2 thoughts on “Quote of the day—Ayn Rand

  1. Pingback: Quote of the day—Ayn Rand | Gunpon

  2. She correctly distilled it down to the question of allegiance, and correctly finds two alliances in the world, but she fails to correctly identify those two alliances.

    Her “mysticism-altruism-collectivism” axis would be benign if it were prevented the use of coercion.

    The “reason-individualism-capitalism” axis grew largely of the Judeao/Christian narrative, and some would refer to that as “mysticism”. “Capitalism” is an unnecessary word meaning simply “liberty” although it is now often used to mean “Fascism” or government cronyism, British style Mercantilism or similar arrangement involving government intrusions, restrictions and subsidies (all coercive), and so the word is less than worthless nowadays because it so often means anything but itself. That ambiguity is no surprize, the C-word having been invented by authoritarians.

    The American founders would not have understood you if you’d spoken to them of “capitalism”. They’d probably think you were creepy, referring to some new and insidious religion worshiping mammon.

    Rand, at least in the quote as isolated, does not hit the nail on the head. She fails to make a clear distinction between a system of coercion on one hand, and a system based on respect for life, liberty and property on the other.

    It is a moral difference, having little to do with “reason verses mysticism” per se. The morals supporting a right to life, liberty and property are part of the Judeao/Christian narrative. The imposing, genocidal Eugenicists and the Global Warming alarmist authoritarians believe they’re operating on pure reason.

    What we have today, in most arguments, is one kind of coercive (authoritarian) system competing with another, which why I bring this up. Thus it is easy for Democrats to hate Republicans, and easy for Republicans to hate Democrats. They’re both pro-coercive.

    Liberty (the banishment of coercion) is never on the table for discussion, so it is easy, and quite common, for a person to believe he’s in the “reason-individualism-capitalism” camp and at the same time be a strong and proud advocate of coercion.

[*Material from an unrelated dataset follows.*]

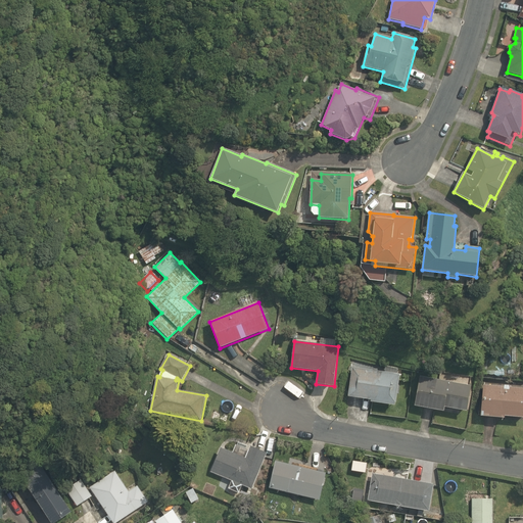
[(395,405),(399,374),(396,374),(397,368),(384,366),(384,371),(352,366),(348,395),(371,399),(370,401),(395,405)]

    That would describe nearly all Democrats and nearly all Republicans. They share an almost religious worship of coercive power, and their disagreements center only around the details, application and purpose for their precious coercion.

    It has been said that the main reason (the only real reason) Jews have been hated around the world and throughout history, is that they sought to impose restrictions on human behavior, mostly in the form of the Ten Commendments.

    “We can’t kill, conquer, steal, rape, and worship our idols? To hell with that! We want to be free!”

    And so we have to be very, very, careful when we talk about “freedom” because there are two kinds of freedom- freedom from right, to do wrong, and freedom from wrong, to do right.

    The “Charter of Negative Rights” that is the U.S. constitution is of the same nature as the Ten Commandments. They both impose hard and fast restrictions on human behavior, without which we have no true freedom and no true liberty. They are both universally despised and hated by authoritarians because authoritarians seek the other kind of freedom, which is the “freedom” to use coercion.

    The way you see it depends on where you’ve put your allegiance, and regardless of how “reasonable” or “logical” you may think you are, your allegiance is almost certainly determined by your emotional history and the degree and nature of your faith (in one system or the other).

    In summary, here’s a Roy Masters quote;

    “Loving what is right is different from hating what is wrong and feeling right about it.”

    That’s just about all we’re ever talking about here, really.